AXN was an Israeli pay television channel and the local version of the AXN network owned by Sony. It operated from 2000 until 2009, when it shut down after HOT and Sony failed to renew their agreement. Following its closure, Spike Communications—then owned by Dori Media—continued supplying content for a replacement channel on HOT.

==History==
The channel was announced in October 2000 and started broadcasting on November 16 that year. At the time of announcing, the channel claimed to have agreements with the three cable companies, but only had negotiations with Matav for its launch. The other companies (Tevel and Golden Channels) could not broadcast it due to apparent "technical limitations". Matav had recently expanded its spectrum from 550 to 860 MHz, meaning that it had the ability to add new channels before starting regular digital services.
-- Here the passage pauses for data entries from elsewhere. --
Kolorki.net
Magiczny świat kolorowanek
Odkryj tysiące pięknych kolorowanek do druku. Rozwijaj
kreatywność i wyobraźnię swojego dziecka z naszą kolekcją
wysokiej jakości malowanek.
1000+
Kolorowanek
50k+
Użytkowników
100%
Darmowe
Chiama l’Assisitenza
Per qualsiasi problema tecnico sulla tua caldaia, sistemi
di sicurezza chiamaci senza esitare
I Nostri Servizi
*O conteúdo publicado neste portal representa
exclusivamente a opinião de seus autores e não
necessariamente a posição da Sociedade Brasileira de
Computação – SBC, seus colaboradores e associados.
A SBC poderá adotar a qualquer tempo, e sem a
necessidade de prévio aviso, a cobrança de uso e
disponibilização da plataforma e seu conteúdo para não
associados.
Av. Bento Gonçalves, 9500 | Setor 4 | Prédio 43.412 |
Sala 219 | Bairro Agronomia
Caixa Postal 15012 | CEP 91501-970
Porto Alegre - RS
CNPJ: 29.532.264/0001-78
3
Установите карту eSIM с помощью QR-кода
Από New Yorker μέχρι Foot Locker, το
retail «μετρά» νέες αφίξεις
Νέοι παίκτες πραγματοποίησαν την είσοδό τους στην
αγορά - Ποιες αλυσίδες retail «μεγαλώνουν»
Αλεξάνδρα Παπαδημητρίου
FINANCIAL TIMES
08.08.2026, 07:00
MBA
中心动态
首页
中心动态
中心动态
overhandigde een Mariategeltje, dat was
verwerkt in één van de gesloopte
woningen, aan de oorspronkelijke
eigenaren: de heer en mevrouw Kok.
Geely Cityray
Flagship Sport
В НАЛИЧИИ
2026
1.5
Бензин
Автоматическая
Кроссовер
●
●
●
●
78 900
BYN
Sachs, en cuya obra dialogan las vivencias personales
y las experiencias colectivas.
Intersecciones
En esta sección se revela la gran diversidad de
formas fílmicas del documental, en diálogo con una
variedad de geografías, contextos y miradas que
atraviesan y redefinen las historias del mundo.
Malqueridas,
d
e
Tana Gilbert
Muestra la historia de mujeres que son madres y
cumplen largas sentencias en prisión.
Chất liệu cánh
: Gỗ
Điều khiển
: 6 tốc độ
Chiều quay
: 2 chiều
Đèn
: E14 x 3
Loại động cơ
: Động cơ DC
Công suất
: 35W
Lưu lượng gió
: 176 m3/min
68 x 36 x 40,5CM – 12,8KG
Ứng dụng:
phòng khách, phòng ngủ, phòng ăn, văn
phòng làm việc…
The Israeli licensee was Spike, a company led by Claire Elbaz and Adi Sofer. Columbia Tristar Television International supplied the branding, but only 12% of the programming. It was set to run on a 16-hour schedule, starting at 12:00 pm and ending at 4:00 am. From 10:00 pm to closedown, three action movies were shown. The channel also aired extreme sports-related programming, the first of which was the 2000 ECO Challenge, which AXN had the worldwide rights to.

The Antitrust Committee decided not to exempt the restrictions given to the cable companies and suggested a clause for Yes to carry the channel, which would affect AXN's finances. Another restriction prevented the companies from having a similar channel on their basic packages.

In January 2002, the channel had a median audience share of 2,7%, in sixth place among independent cable channels (excluding channels owned by the cable companies). In April 2002, the channel started airing Mutant X and Seven Days. AXN started its 2004 season of programming on February 13, with eleven new seasons of its popular programming. This also included a content agreement with 20th Century Fox Television to carry series such as The X-Files, to which AXN already had the rights to repeats of the first three seasons (the channel aimed to acquire the remaining seasons).

In June 2008, negotiations between SPTI and HOT proved fruitless, causing AXN Israel's shutdown, initially scheduled for mid-November. Within days, HOT announced its replacement channel, HOT XTRA ACTION, produced by Dori Media Spike. Bip took over its former slot (channel 6).